# Feeling nervous about tomorrow



## Hfd (Aug 19, 2011)

Well the time has arrived and Billy goes into the vets at 9.45am in the morning. I finally have hubby's full support but can honestly say I am feeling very nervous about the whole thing! 
H x


----------



## Eddie (Sep 30, 2011)

I know what you mean, our vets said to get Eddie done at 6 months but I keep putting it off, maybe when he is he is 10 months.I dont know if I am more nervous about him having the op or the worry about possible aggression from uneutered dogs.I'm sure it will all be fine tomorrow, best wishes from Karen and Eddie


----------



## Hfd (Aug 19, 2011)

Thanks Karen (and Eddie), our vet recommended 6 months too and said that the younger dogs seem to bounce back faster and easier from the op. we booked him in 4 weeks ago but I got cold feet and cancelled it!
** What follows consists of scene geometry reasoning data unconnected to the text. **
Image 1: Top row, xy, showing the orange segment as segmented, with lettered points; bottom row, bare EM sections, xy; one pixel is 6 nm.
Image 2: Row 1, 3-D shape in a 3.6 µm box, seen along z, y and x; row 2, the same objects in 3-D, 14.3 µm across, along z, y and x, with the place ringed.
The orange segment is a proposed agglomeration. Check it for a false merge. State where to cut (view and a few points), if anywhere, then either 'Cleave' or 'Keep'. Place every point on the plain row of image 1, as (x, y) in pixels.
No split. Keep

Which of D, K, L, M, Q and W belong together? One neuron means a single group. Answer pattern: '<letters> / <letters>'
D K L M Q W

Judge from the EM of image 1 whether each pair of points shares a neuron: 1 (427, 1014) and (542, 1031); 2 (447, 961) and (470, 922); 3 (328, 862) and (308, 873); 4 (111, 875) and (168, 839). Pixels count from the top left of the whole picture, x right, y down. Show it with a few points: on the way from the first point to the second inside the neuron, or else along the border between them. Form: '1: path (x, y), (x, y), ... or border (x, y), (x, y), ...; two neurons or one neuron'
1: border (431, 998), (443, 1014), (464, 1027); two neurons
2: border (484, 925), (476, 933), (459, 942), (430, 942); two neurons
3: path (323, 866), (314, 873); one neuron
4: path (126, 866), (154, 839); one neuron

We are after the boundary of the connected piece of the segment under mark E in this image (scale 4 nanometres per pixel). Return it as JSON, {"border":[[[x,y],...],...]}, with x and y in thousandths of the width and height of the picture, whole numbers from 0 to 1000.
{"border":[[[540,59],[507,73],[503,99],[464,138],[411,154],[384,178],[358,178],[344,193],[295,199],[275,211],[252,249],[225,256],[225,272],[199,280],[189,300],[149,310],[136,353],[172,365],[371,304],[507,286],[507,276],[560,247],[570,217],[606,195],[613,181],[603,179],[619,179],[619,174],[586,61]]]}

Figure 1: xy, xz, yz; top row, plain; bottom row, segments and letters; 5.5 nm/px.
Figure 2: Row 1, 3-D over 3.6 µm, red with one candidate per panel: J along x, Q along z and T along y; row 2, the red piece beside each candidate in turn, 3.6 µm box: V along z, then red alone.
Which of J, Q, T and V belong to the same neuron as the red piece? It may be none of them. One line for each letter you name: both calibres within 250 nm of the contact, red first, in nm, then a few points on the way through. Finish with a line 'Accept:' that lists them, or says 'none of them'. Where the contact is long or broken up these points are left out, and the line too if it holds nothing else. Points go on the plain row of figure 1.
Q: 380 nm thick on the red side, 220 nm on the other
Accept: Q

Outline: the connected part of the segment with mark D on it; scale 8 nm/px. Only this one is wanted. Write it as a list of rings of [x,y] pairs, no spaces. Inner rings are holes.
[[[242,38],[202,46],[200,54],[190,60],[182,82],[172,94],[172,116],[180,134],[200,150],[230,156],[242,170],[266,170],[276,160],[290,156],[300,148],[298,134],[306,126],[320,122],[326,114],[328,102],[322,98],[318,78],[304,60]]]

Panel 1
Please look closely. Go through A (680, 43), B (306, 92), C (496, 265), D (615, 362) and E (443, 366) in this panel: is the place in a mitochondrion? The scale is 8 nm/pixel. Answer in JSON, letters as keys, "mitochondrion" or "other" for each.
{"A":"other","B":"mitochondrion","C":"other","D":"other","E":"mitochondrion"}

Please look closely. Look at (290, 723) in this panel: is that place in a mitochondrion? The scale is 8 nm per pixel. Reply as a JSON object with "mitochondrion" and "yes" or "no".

I keep looking at him with his cheeky smile and thinking 'you have no idea what's coming'!!
H x


----------



## DONNA (Jan 7, 2011)

Dont worry it will be fine ,ive just picked up Buddy and alls well i think its the next 10 days that will be the hardest part .


----------



## JoJo (Mar 2, 2011)

He will be fine Im sure .. but I know how much we all worry about our dogs .. :S always harder on the owners than the dog ... Thinking of you Helen xxx


----------